November Stock Market / Investing Highlights:
– Bond Yields Support Fed Moving to Sidelines
– Global Economy Seeing Green Shoots
– Valuations Elevated but Improving
– Pockets of Skepticism Amid Increased Investor Optimism
– Seasonals Argue for Small-Cap Strength
– Breadth Bullish Despite Blemishes
Since our last Investment Strategy Outlook was published (September 26), the Weight of the Evidence has been upgraded from neutral to bullish on the back of an improved breadth backdrop. This suggests there is a path for stocks to work higher into year-end, capping what has been a year of remarkable strength across almost all asset classes. While considering the current evidence, we also want to begin to look forward to next year and the beginning of a new decade.
Large-cap US stocks have enjoyed a decade of remarkable success versus small-cap stocks and indeed the rest of the world. They are likely to struggle to match those absolute or relative gains over the coming decade. Broadly distributed strength in 2019 seems to be the initial evidence of shifting leadership trends. Investors will need to adapt to this emerging reality.
The path toward success may include a renewed focus on portfolio diversification and a willingness to tactically adjust exposure as risks and opportunities emerge. A well-constructed financial plan will help prepare for such environment, as will setting aside emotional decision-making and continuing instead to lean on the weight of the evidence.
Federal Reserve Policy is bullish. The Fed cut rates three times in the second half of 2019 but now appears poised to move to the sidelines as the effects of this mid-cycle adjustment are absorbed by the financial markets and the economy.
Around the world, more than 85% of central banks are in easing mode (all of the net gains in the all-country world stock index over the past 30+ years have come when more than 50% of central banks were easing). The direction of bond yields could help guide Fed moves going forward. With yields in both the US and Germany moving higher since their late-summer lows, the bond market is supporting a continued wait-and-see stance from the Fed.

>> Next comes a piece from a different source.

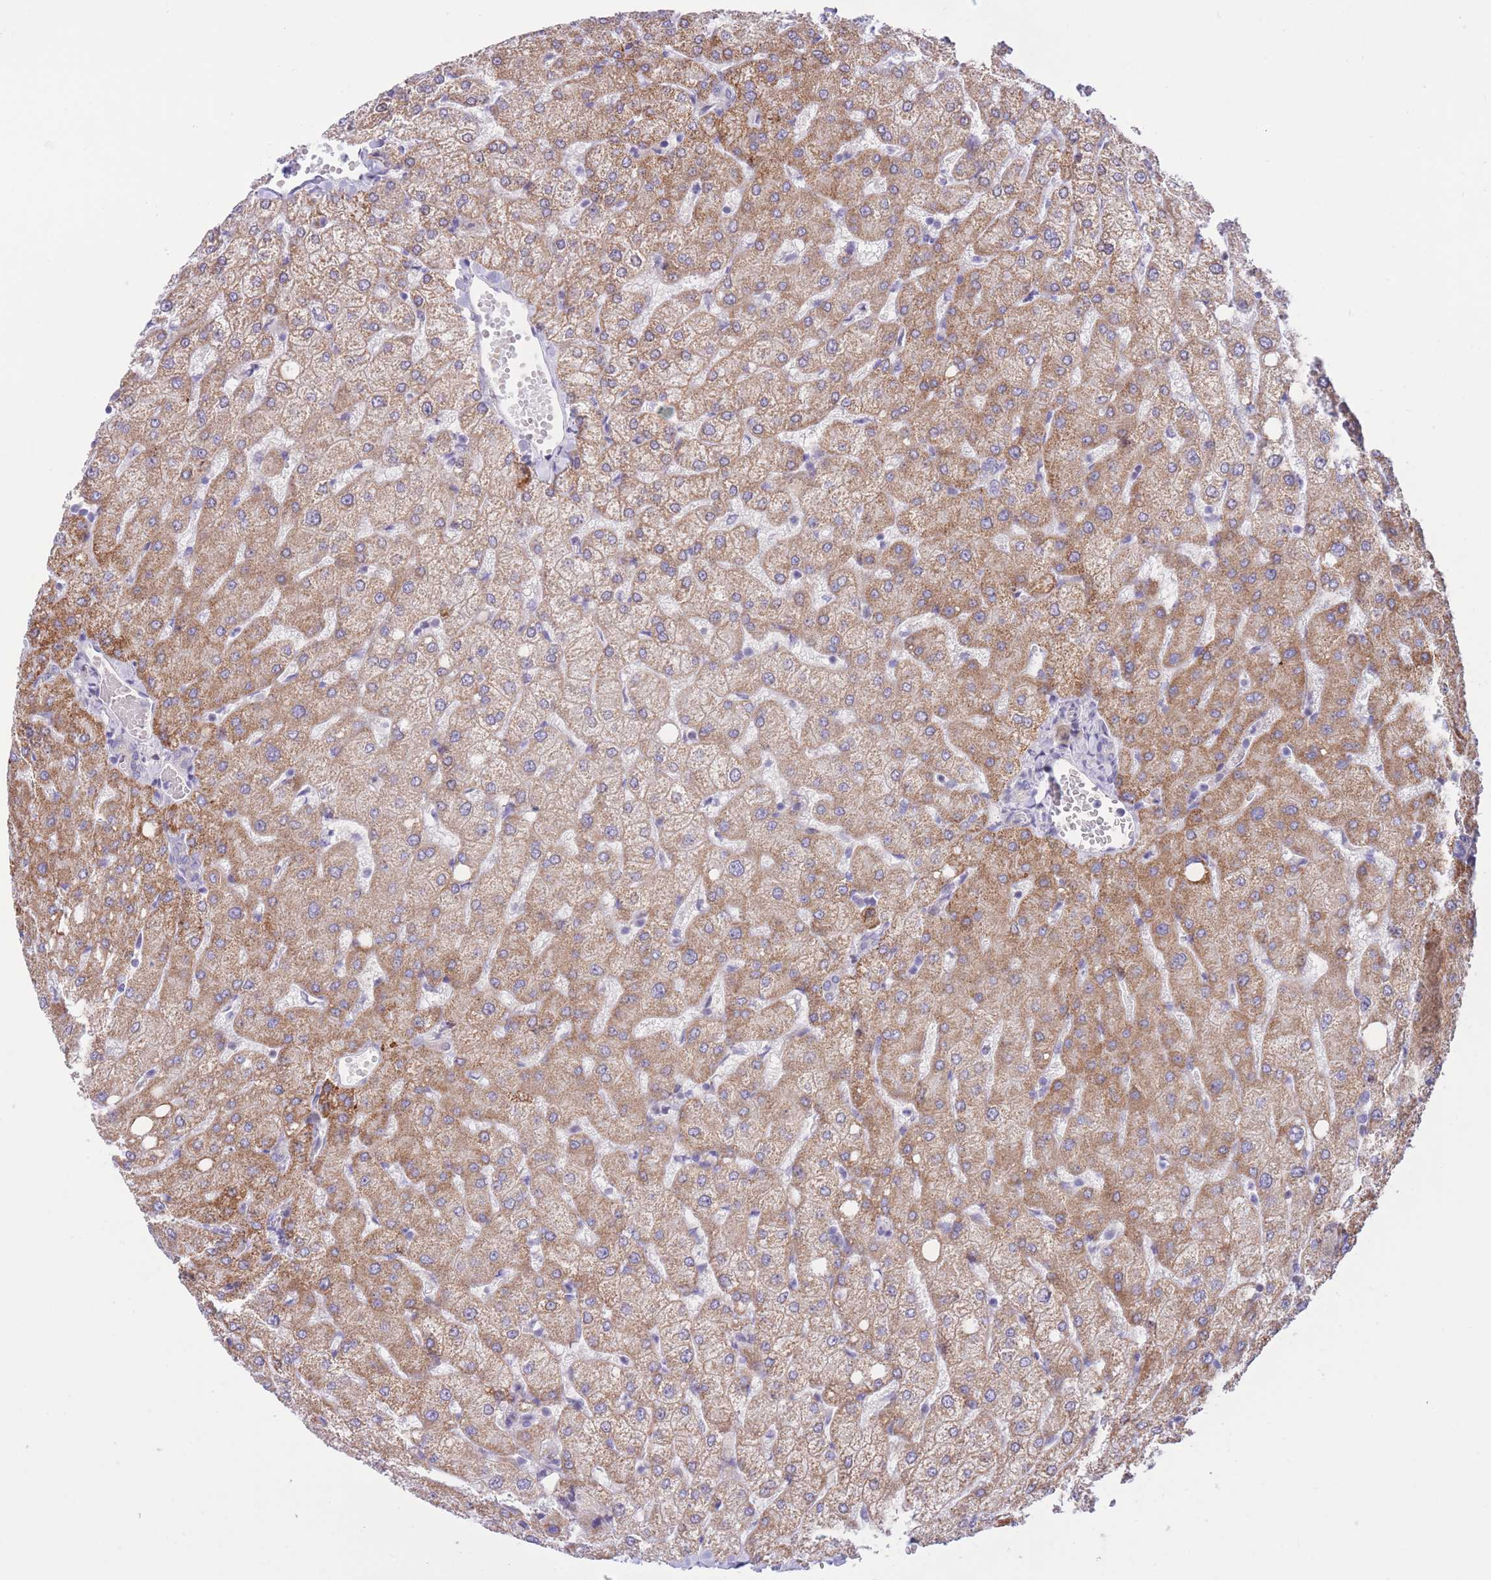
{"staining": {"intensity": "negative", "quantity": "none", "location": "none"}, "tissue": "liver", "cell_type": "Cholangiocytes", "image_type": "normal", "snomed": [{"axis": "morphology", "description": "Normal tissue, NOS"}, {"axis": "topography", "description": "Liver"}], "caption": "Liver was stained to show a protein in brown. There is no significant expression in cholangiocytes. Nuclei are stained in blue.", "gene": "RPL39L", "patient": {"sex": "female", "age": 54}}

Whether the discussion moves from waiting-and-seeing about further rate cuts to waiting-and-seeing about the path toward tightening may continue to rest with inflation trends. The Cleveland Federal Reserve Bank calculates a median CPI measure to identify the trend in inflation (rather than arbitrarily removing food and energy prices from the calculation, which is the core CPI approach). The median CPI has shown more inflation in recent years than has the core CPI.
While it may limit the Fed’s flexibility, an uptick in inflation would suggest a healthy and organic strength in the economy and the emergence from a decade of economic stagnation.
Economic Fundamentals are neutral. The US economy has been resilient in the face of policy uncertainty, but from our perspective it is not out of the woods with respect to a growth scare. Leading economic indicators are deteriorating at a time when concerns about recession (as measured by internet searches of the subject) are plummeting.
While the US may be vulnerable to some disappointment, there is encouraging economic evidence from abroad. The global manufacturing PMI is hinting at the emergence of global green shoots. October had the most countries (54%) reporting an uptick in their PMI’s since the global slowdown began.
While expressed concern about recession in the US appears to be ebbing, confidence measures remain under pressure. Consumer confidence (as measured by the Conference Board) is still at a high level from an absolute perspective, but as the chart to the left shows, it is falling at its fastest pace in a decade.
Further deterioration (fueled by unconsummated trade deals, political developments or something else) would suggest downside risks in the economy are expanding.